Finnair has reported a small profit in the first half of the year after cutting its workforce by 16 per cent as part of a €140m cost saving programme.
The airline made €2.5m before tax in the six months to the end of June, compared with a loss of €48.7m in the same period the year before. Turnover was up 1.4 per cent to €1.2 billion. Finnair carried 4.56 million passengers in this period, a 5.2 per cent increase and recorded load factors of 65.4 per cent, an increase of 1.1 percentage points.
Finnair operates a number of flights to Asia, attracting business travellers from Europe with a claimed fastest flying time across the polar region via its Helsinki hub. The airline said that during the second quarter, the total market for flights between Helsinki and European destinations grew by 4.6 per cent, while the market between Asian and European destinations contracted by 2.1 per cent. However, the airline was able to increase its market share in both sectors.
Finnair said jet fuel remained at a high level but that the euro had appreciated nearly 26 per cent against the Japanese yen – one of its key markets - and approximately two per cent against the US dollar compared to the corresponding period in 2012.

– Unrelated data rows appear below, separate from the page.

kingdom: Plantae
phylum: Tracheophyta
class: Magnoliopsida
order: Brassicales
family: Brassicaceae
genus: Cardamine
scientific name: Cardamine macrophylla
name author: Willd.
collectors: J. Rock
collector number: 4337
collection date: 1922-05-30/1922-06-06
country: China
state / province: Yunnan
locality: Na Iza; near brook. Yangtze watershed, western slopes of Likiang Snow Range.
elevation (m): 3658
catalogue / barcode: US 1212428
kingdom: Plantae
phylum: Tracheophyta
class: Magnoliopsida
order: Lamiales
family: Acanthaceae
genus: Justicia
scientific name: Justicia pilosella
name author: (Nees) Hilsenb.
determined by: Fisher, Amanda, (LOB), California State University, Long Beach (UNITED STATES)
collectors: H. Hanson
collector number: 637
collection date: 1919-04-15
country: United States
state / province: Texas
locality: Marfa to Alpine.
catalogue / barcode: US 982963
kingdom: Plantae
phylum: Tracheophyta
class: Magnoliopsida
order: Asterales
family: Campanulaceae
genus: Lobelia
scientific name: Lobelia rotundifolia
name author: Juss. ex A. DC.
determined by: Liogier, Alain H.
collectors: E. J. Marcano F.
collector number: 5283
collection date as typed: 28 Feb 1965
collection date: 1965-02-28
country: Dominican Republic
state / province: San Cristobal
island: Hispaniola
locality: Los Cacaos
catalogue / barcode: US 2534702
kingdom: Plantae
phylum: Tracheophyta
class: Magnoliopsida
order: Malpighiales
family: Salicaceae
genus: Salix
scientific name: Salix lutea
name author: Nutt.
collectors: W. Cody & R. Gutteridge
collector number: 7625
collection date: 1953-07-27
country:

Finnair’s cost-cutting programme, which began exactly two years ago, achieved its €140m target six months early, with the workforce now down to under 6,000 and an outsourcing programme underway.
It added that the long-term objective is an operational profit margin of six per cent with an additional €60m in savings by the end of 2014. This will come via “substantial savings” in personnel costs.
“The objective is to achieve the level of market wages and labour costs in the industry, primarily by implementing changes to wage structures and working hours,” it said.